_Exercise goal_
In the entries below, take everything from the line that contains "Users, Sees Return to Revenue" down to the end of the entries, with both ends included. Give it as a Markdown table with the columns No and Text, one numbered row per line, skipping blank lines and leaving the pictures out.

--- Given records Enclosed Below ---

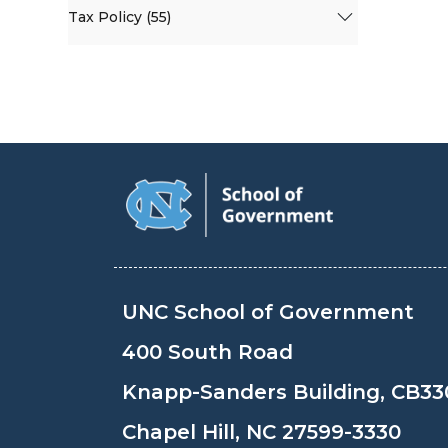
Tax Policy (55)
UNC School of Government
400 South Road
Knapp-Sanders Building, CB33
Chapel Hill, NC 27599-3330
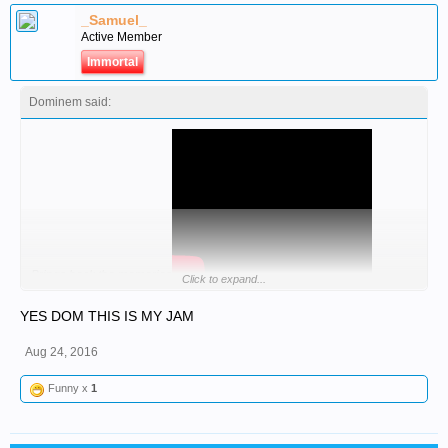
_Samuel_
Active Member
Immortal
Dominem said:
Brings back the memories
Click to expand...
YES DOM THIS IS MY JAM
Aug 24, 2016
Funny x
1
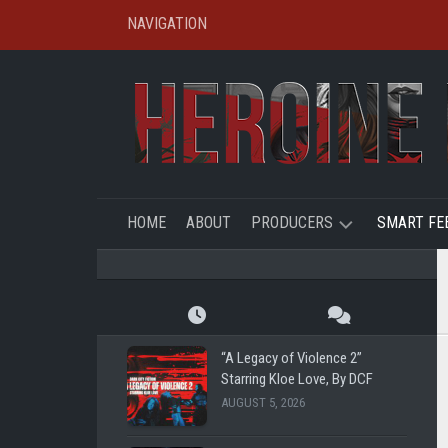
Skip
NAVIGATION
to
content
HOME
ABOUT
PRODUCERS
SMART FE
SHL
CREATO
SPOTLIG
TBFE
SHL
“A Legacy of Violence 2”
SHG
Starring Kloe Love, By DCF
SUPER
AUGUST 5, 2026
REMOTE
RYE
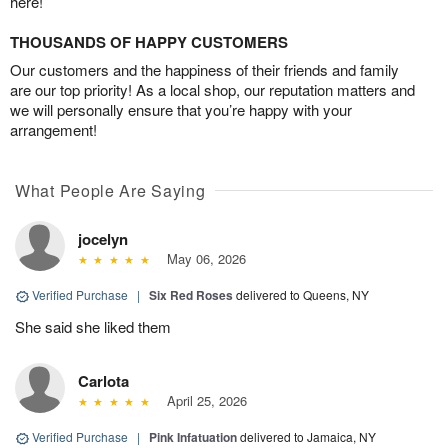
here!
THOUSANDS OF HAPPY CUSTOMERS
Our customers and the happiness of their friends and family
are our top priority! As a local shop, our reputation matters and
we will personally ensure that you’re happy with your
arrangement!
What People Are Saying
jocelyn
May 06, 2026
Verified Purchase
|
Six Red Roses
delivered to Queens, NY
She said she liked them
Carlota
April 25, 2026
Verified Purchase
|
Pink Infatuation
delivered to Jamaica, NY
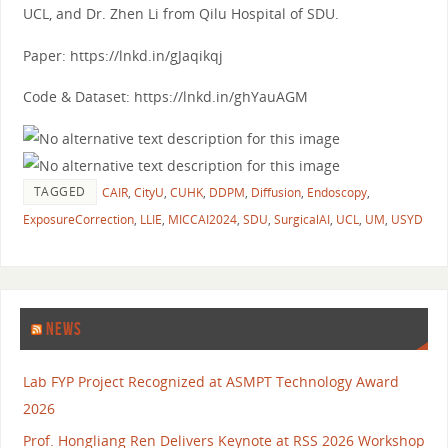
UCL, and Dr. Zhen Li from Qilu Hospital of SDU.
Paper: https://lnkd.in/gJaqikqj
Code & Dataset: https://lnkd.in/ghYauAGM
TAGGED
CAIR
,
CityU
,
CUHK
,
DDPM
,
Diffusion
,
Endoscopy
,
ExposureCorrection
,
LLIE
,
MICCAI2024
,
SDU
,
SurgicalAI
,
UCL
,
UM
,
USYD
NEWS
Lab FYP Project Recognized at ASMPT Technology Award
2026
Prof. Hongliang Ren Delivers Keynote at RSS 2026 Workshop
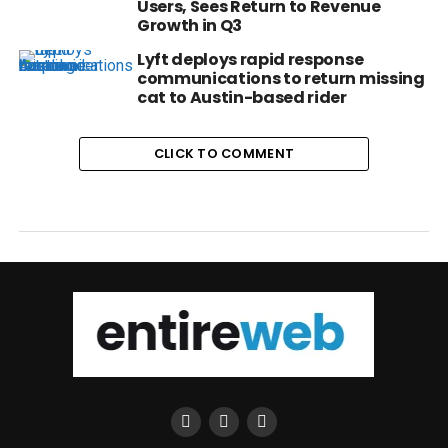
Users, Sees Return to Revenue
Growth in Q3
Lyft deploys rapid response
communications to return missing
cat to Austin-based rider
CLICK TO COMMENT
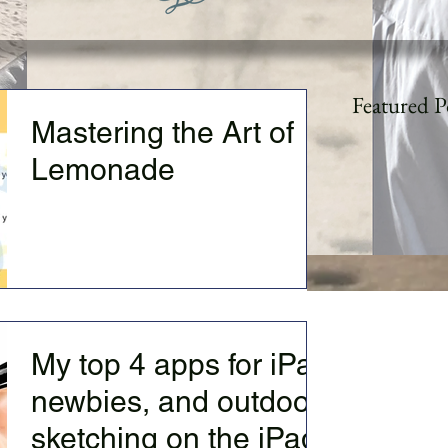
Featured P
Mastering the Art of
Lemonade
Visual--14 year old me debating with my
parents. Them "you should be a doctor or
lawyer and go to a 'proper East Coast
University" (can...
My top 4 apps for iPad
newbies, and outdoor
sketching on the iPad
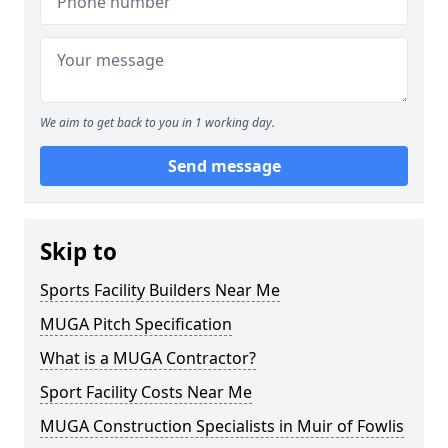
We aim to get back to you in 1 working day.
Send message
Skip to
Sports Facility Builders Near Me
MUGA Pitch Specification
What is a MUGA Contractor?
Sport Facility Costs Near Me
MUGA Construction Specialists in Muir of Fowlis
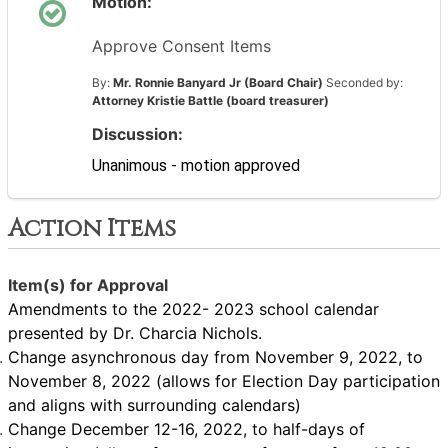
Motion:
Approve Consent Items
By:
Mr. Ronnie Banyard Jr (Board Chair)
Seconded by:
Attorney Kristie Battle (board treasurer)
Discussion:
Unanimous - motion approved
Action Items
Item(s) for Approval
Amendments to the 2022- 2023 school calendar
presented by Dr. Charcia Nichols.
Change asynchronous day from November 9, 2022, to
November 8, 2022 (allows for Election Day participation
and aligns with surrounding calendars)
Change December 12-16, 2022, to half-days of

--- End of Enclosed Given records ---

_Exercise output_
| No | Text |
|---|---|
| 1 | Users, Sees Return to Revenue |
| 2 | Growth in Q3 |
| 3 | Lyft deploys rapid response |
| 4 | communications to return missing |
| 5 | cat to Austin-based rider |
| 6 | CLICK TO COMMENT |
| 7 | Featured P |
| 8 | Mastering the Art of |
| 9 | Lemonade |
| 10 | Visual--14 year old me debating with my |
| 11 | parents. Them "you should be a doctor or |
| 12 | lawyer and go to a 'proper East Coast |
| 13 | University" (can... |
| 14 | My top 4 apps for iPad |
| 15 | newbies, and outdoor |
| 16 | sketching on the iPad |
| 17 | We aim to get back to you in 1 working day. |
| 18 | Send message |
| 19 | Skip to |
| 20 | Sports Facility Builders Near Me |
| 21 | MUGA Pitch Specification |
| 22 | What is a MUGA Contractor? |
| 23 | Sport Facility Costs Near Me |
| 24 | MUGA Construction Specialists in Muir of Fowlis |
| 25 | Motion: |
| 26 | Approve Consent Items |
| 27 | By: |
| 28 | Mr. Ronnie Banyard Jr (Board Chair) |
| 29 | Seconded by: |
| 30 | Attorney Kristie Battle (board treasurer) |
| 31 | Discussion: |
| 32 | Unanimous - motion approved |
| 33 | Action Items |
| 34 | Item(s) for Approval |
| 35 | Amendments to the 2022- 2023 school calendar |
| 36 | presented by Dr. Charcia Nichols. |
| 37 | Change asynchronous day from November 9, 2022, to |
| 38 | November 8, 2022 (allows for Election Day participation |
| 39 | and aligns with surrounding calendars) |
| 40 | Change December 12-16, 2022, to half-days of |